3. Stain removal wipes/pen.
Summer is the best time of the year with food, festivals, and fun. But it's also the messiest and sweatiest. Everything you eat ends up dripping all over you, from ice cream sundaes with hot fudge, to ketchup off the loaded hot dog, to the sangria you enjoy on those warm nights. We daren't say our whites are the whitest this season. Next time you're in the checkout aisle, instead of mulling over which chocolate bar to buy, make sure you grab a stain removal pen or wipes from the impulse buys section. They are sure to be there. They will be a lifesaver when you've spilled wine on your new white dress at the start of your evening.
4. SPF, SPF, and more SPF.
Sunburn is never cute. And besides being painful and looking horrible, it's actually really really bad for you. Not only can excessive exposure to UV rays cause skin cancer, it's estimated that 90 percent of skin aging is caused by the sun. And we all know prevention is the best cure when it comes to wrinkles, age spots, and the like. Don't forget to protect yourself by wearing SPF daily. Sun hats and full sleeves can only protect you so much. Grab some portable tubes of sunscreen and throw them in your bags.

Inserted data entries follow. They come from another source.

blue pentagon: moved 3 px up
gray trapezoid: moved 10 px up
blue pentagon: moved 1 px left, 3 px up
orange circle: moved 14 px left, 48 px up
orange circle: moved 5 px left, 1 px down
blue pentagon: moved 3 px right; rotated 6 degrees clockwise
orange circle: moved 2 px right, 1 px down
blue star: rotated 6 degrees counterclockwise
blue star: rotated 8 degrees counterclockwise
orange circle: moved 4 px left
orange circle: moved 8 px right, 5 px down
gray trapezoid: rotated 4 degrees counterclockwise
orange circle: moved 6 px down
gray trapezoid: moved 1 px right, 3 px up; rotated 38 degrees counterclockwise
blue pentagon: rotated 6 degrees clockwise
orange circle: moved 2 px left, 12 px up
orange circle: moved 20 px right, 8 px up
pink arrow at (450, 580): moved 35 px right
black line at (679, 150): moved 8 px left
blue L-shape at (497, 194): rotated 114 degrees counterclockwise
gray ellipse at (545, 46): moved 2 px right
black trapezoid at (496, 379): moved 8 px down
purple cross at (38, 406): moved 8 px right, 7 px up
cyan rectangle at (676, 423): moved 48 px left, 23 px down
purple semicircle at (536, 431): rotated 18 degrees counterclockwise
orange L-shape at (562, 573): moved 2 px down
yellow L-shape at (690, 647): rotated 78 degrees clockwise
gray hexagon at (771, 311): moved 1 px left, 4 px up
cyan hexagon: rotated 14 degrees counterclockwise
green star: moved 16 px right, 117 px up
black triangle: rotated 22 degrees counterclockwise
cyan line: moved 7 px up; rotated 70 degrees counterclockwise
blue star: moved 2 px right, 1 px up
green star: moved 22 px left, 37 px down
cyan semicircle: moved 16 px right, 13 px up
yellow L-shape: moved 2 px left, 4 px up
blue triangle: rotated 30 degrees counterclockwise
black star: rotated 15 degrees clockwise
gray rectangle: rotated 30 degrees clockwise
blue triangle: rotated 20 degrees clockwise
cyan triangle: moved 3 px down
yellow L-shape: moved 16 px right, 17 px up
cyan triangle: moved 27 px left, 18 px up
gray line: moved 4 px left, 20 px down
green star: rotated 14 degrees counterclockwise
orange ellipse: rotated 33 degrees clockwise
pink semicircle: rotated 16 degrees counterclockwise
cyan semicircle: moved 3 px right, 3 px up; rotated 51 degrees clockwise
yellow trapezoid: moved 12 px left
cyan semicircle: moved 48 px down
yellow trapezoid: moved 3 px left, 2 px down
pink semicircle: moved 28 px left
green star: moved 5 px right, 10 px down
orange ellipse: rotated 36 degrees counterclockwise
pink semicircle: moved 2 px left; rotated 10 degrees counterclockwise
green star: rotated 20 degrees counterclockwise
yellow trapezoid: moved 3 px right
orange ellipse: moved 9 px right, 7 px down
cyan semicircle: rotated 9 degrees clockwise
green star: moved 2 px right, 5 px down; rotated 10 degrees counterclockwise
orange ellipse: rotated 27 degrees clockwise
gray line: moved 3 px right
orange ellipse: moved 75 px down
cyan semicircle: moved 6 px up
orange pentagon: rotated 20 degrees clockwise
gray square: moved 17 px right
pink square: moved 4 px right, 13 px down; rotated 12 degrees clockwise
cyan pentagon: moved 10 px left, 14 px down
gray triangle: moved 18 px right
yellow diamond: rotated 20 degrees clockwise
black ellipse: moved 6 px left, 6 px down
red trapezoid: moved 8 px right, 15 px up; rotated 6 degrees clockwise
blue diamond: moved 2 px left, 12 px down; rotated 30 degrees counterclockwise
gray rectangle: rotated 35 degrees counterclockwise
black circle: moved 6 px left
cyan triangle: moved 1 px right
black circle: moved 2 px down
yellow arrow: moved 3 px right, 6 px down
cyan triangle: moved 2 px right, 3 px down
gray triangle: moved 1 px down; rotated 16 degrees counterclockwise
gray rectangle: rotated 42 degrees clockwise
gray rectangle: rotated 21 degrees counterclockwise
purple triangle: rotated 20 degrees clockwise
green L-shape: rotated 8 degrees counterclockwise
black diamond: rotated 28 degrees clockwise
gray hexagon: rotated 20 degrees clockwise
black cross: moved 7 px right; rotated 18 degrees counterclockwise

And another thing, don't forget to protect your lips! Winter isn't the only time we're slathering on the lip balm. Summer heat can be drying and leave your lips dehydrated, so make sure to get a balm which contains some SPF.
5. Floss or toothpicks.
That corn on the cob seemed like a good idea, and so did the ribs, until you're washing it all down with some iced tea and can feel something stuck between your teeth. So instead of sitting there, trying to (indiscreetly) suck the remnants out of your teeth, make sure you've got some floss or a toothpick handy. You'll resist the urge to cut the evening short so you can go home and relieve your gums, and who knows, you might even help out another poor soul who's suffering from post-cob misery.